Senatore GORE: [Should a parent have] To sit down and listen to every song on the album?
Mr. SNIDER. Well, if they are really concerned about it I think that they have to.
Senator GORE. Do you think it is reasonable to expect parents to do that?
Mr. SNIDER. Being a parent is not a reasonable thing. It is a very hard thing. I am a parent and I know.
I don’t know what’s more embarrassing, that Congress would waste tax dollars on such a farce, or that the senior Senator from Tennessee got his ass handed to him in a debate by a guy who appeared on his album cover wearing shoulder pads, spandex pants, and pink lace-up boots waving a bloody soup bone.
I’m not sure why the Wall Street Journal would bother to print such nonsense, I can only hope it is a result of laying off so much of the editorial staff over the past few years rather than policy.
In summary:
Being a parent is not supposed to be easy.
It’s not the publishing industry’s job to decide what to print based on what you like to read.
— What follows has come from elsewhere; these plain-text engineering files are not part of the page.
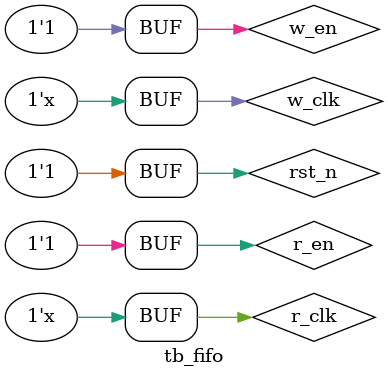
<source format=v>
`timescale      1ns/1ns

module  tb_fifo;
reg         r_clk,w_clk,rst_n;
reg         w_en;
wire  [7:0]  w_data;
reg         r_en;
wire        w_full;
wire        r_empty;
wire [7:0]  r_data;
parameter       CLK_W = 12;
parameter       CLK_R = 11;

reg [7:0] counter = 8'h00;

always @ (posedge w_clk or negedge rst_n)
begin
	if(~rst_n) 
		counter <= 8'h00;
	else 
		if(~w_full)
			counter <= counter + 1'b1;
		else 
			counter <= counter;
end

reg [7:0] counter_check = 8'h00;
always @ (posedge r_clk or negedge rst_n)
begin
	if(~rst_n) 
		counter_check <= 8'h00;
	else 
		if(~r_empty)
			counter_check <= counter_check + 1'b1;
		else 
			counter_check <= counter_check;
end

assign w_data = counter;
assign error  = (r_data == counter_check) ? 1'b0 : 1'b1;

initial begin
        w_en  = 0;
        r_en  = 0;
        r_clk = 0;
        w_clk = 0;
        rst_n = 0;
        #200
        rst_n = 1;
        w_en  = 1;
        r_en  = 1;
end
// Ð´³õÊ¼»¯Ä£¿é
// initial begin
        // w_en = 1'b0;
        // w_data = 0;
        // #300
        // write_data(8);
// end
// ¶ÁµÄ³õÊ¼»¯Ä£¿é
// initial begin
        // r_en = 1'b0;
        // @(posedge w_full);
        // #40;
        // read_data(8);
// end
// initial begin
        // r_en = 1'b0;
        // #350
        // read_data(8);
// end
always #(CLK_W/2)  w_clk = ~w_clk;
always #(CLK_R/2)  r_clk = ~r_clk;


fifo fifo_inst(
    .w_clk      (w_clk),
    .r_clk      (r_clk),
    .rst_n      (rst_n),
    .w_en       (w_en),
    .w_data     (w_data),
    .r_en       (r_en),
    .w_full     (w_full),
    .r_data     (r_data),
    .r_empty    (r_empty)
);

// task read_data(len);
        // integer i,len;
        // begin
            // for(i=0;i<len;i=i+1)
            // begin
                // @(posedge r_clk);
                // r_en = 1'b1;
            // end
            // @(posedge r_clk);
            // r_en = 1'b0;
        // end
// endtask

// task write_data(len);
        // integer i,len;
        // begin
            // for(i=0;i<len;i=i+1)
            // begin
                // @(posedge w_clk);
                // w_en = 1'b1;
                // w_data = i;
            // end
            // @(posedge w_clk);
            // w_en = 1'b0;
            // w_data = 0;
        // end
// endtask

endmodule


</source>
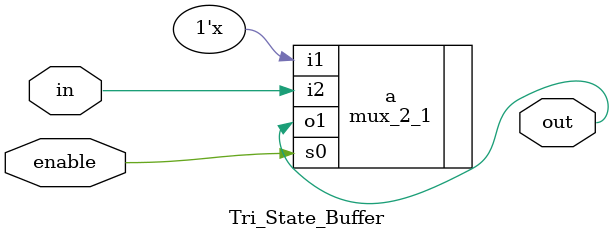
<source format=v>
`timescale 1ns / 1ps
`include "mux_2_1.v"
module Tri_State_Buffer(
	input enable,
	input in,
	output out
   );

	mux_2_1 a ( 
		.i1(1'bz),
		.i2(in),
		.s0(enable),
		.o1(out)
	);

endmodule

</source>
Not all books are good books.
Every single book that you liked as a child you can still get for your own kids, if not from your local bookstore, then from ebay.
Good literature stays around, the bad stuff is transient.
At some point your child will probably read a book that you don’t think is good that will change their lives in a good way.
Ranting to the Wall Street Journal that YA literature sucks when you apparently know nothing about YA literature is a sad attempt at making a shortcut to responsible parenting.